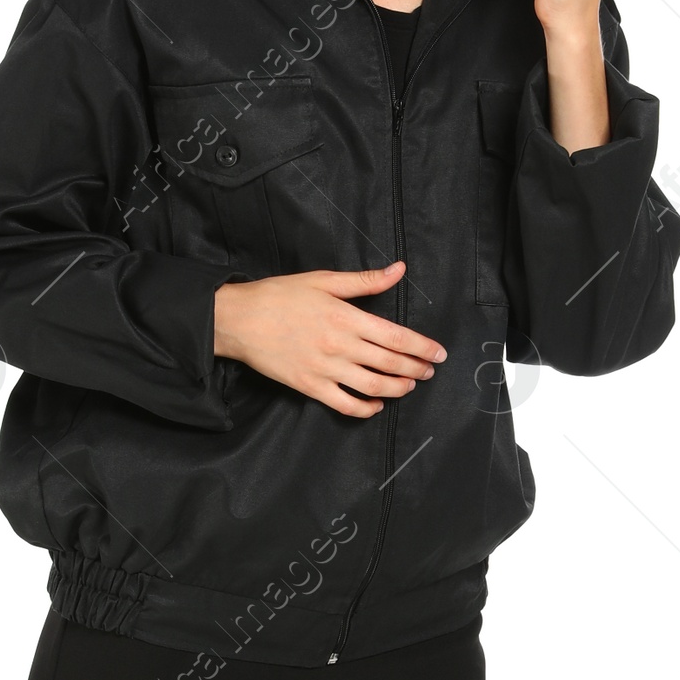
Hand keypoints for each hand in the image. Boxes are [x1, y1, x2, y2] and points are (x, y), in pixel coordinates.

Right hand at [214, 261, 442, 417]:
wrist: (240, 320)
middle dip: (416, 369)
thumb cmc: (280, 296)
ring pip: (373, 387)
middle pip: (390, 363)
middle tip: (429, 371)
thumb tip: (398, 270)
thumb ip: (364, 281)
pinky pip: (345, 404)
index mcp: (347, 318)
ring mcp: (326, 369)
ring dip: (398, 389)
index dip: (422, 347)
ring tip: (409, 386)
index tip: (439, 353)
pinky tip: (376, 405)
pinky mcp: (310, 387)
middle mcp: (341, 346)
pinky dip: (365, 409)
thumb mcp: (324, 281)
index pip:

******

Your assignment: Would you retype all the material above exactly, apart from its pictures?

Answer to this exercise:
Hand keypoints for each hand in the image. Boxes are [x1, y1, x2, y2] and points are (x, y), in pixel coordinates.

Right hand at [214, 261, 442, 417]:
wrist: (240, 320)
middle dip: (416, 369)
thumb cmc: (280, 296)
ring pip: (373, 387)
middle pip: (390, 363)
middle tip: (429, 371)
thumb tip: (398, 270)
thumb ip: (364, 281)
pinky pip: (345, 404)
index mcp: (347, 318)
ring mcp: (326, 369)
ring dip: (398, 389)
index dip: (422, 347)
ring tip: (409, 386)
index tip: (439, 353)
pinky tip: (376, 405)
pinky mcp: (310, 387)
middle mcp: (341, 346)
pinky dip: (365, 409)
thumb mcp: (324, 281)
index pip:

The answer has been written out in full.